En Menorca, la despoblación no es un espejismo. Desde la isla de Colom hasta la punta este de Abdaia solo hay tres o cuatros llocs para 25 millas de costa; allí habitan los fantasmas desnudos de gentilicios como los Morella, Torre Blanca o Capifort, descendientes de nobles linajes borrados por el rumor de las olas. En bote y contando con la complicidad de la tramontana suave, se cruza la punta de Favaritx en dirección a Fornells, umbral de las calas invadidas de piedra negra, a las que estos días casi llega el humo de la Negroponte griega, (así llamaron los venecianos a la actual Eubea), ardiendo como las piras de los Atridas. Delante de las pequeñas ensenadas menorquinas, todo se hace intimidad oscura, como se cuenta en Mongofre, la pasión por Menorca, biografía de Fernando Rubió editada por su nieto, Josep Roselló Rubió.

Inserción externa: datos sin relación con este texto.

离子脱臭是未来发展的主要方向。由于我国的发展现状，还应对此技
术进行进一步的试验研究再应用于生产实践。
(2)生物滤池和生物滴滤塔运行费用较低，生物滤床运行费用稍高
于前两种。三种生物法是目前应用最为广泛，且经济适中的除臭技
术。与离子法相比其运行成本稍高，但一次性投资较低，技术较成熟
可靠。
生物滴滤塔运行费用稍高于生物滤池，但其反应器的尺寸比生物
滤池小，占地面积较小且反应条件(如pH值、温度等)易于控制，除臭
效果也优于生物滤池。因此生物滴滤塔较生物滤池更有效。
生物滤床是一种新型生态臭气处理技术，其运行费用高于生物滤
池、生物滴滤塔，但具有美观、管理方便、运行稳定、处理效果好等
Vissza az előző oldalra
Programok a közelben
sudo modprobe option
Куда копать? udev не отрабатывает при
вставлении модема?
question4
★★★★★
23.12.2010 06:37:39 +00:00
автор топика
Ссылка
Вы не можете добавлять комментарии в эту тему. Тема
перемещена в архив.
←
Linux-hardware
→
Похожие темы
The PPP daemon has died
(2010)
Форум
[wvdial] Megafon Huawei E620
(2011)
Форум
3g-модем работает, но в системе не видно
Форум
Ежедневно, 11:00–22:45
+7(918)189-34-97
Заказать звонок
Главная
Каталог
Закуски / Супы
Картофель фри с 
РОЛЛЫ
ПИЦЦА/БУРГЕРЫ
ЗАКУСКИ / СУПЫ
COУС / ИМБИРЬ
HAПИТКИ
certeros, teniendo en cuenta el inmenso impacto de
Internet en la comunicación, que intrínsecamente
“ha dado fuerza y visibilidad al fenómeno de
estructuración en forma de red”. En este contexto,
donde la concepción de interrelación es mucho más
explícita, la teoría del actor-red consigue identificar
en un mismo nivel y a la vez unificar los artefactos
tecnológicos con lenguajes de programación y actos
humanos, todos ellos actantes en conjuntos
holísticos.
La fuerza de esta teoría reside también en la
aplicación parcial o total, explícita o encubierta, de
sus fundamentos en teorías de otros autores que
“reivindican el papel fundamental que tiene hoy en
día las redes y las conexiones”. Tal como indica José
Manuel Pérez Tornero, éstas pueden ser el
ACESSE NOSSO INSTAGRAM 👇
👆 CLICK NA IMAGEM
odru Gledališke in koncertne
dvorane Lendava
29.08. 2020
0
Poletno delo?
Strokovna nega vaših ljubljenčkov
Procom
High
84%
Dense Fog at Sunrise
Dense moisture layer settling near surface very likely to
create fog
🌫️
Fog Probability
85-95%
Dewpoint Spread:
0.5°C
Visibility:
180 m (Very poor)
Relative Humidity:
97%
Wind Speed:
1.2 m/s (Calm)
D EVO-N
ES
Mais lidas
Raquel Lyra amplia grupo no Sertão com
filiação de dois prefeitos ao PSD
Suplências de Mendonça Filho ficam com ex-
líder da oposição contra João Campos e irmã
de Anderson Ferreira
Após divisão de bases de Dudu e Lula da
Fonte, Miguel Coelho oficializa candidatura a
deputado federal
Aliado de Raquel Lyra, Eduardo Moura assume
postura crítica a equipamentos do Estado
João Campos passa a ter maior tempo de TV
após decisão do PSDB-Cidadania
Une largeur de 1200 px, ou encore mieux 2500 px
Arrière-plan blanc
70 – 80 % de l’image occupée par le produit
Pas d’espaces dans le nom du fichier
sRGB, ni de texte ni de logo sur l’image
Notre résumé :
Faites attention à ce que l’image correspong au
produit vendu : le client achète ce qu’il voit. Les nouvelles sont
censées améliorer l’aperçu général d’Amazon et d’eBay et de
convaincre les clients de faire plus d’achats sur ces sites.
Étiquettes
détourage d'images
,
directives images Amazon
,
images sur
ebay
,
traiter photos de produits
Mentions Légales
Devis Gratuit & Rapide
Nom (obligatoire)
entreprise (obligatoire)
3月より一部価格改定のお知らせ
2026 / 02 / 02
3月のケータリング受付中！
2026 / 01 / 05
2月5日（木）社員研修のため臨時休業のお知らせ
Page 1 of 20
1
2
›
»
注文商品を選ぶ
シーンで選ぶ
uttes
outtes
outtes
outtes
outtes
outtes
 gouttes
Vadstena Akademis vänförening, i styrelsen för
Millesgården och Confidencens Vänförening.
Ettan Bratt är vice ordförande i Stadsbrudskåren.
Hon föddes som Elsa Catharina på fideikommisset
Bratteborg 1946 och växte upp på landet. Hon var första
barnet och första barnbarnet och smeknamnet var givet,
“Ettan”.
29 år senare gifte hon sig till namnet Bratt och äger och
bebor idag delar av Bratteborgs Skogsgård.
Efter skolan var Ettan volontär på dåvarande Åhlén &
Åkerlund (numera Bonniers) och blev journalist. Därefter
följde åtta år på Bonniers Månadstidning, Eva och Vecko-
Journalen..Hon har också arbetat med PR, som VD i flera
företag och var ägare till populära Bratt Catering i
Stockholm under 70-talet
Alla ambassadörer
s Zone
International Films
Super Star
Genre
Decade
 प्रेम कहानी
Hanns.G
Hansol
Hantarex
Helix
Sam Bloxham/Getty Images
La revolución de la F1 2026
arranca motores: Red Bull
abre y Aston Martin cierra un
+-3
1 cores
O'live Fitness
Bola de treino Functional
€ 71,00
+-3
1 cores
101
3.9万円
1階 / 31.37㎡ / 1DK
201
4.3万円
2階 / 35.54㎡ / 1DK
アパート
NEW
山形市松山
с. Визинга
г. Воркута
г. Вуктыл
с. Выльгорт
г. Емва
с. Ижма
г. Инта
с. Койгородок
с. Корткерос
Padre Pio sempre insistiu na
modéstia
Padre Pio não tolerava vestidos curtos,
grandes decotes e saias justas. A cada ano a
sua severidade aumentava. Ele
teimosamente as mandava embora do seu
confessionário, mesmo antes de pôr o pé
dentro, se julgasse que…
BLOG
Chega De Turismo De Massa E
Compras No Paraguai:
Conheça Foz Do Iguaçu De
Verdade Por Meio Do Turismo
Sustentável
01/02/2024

Baleares no acaba en la punta de Formentor ni en Valldemosa; ya no es necesario decir que hemos merendado coca de pan junto a la Cartuja ni recordar una puesta de sol en la Foradada para poder contar que venimos de Mallorca. El acantilado y el sol se bastan para delimitar el carácter arcaico y eterno de los embates de la naturaleza, una variable situada fuera del tiempo. Así lo constata paradójicamente Formentera Lady, una novela de Jordi Cussà sobre la agitación de los segundos ochenta en Formentera, otra pituisa. El genius loci de las islas no reside en las huellas de sus agitadores; ellas les hablan sin palabras al cartógrafo y al navegante solitario. Ilustran la paleta y la letra; dejan grabada su impronta al que lo merece; refugian su misterio en la memoria de los exploradores.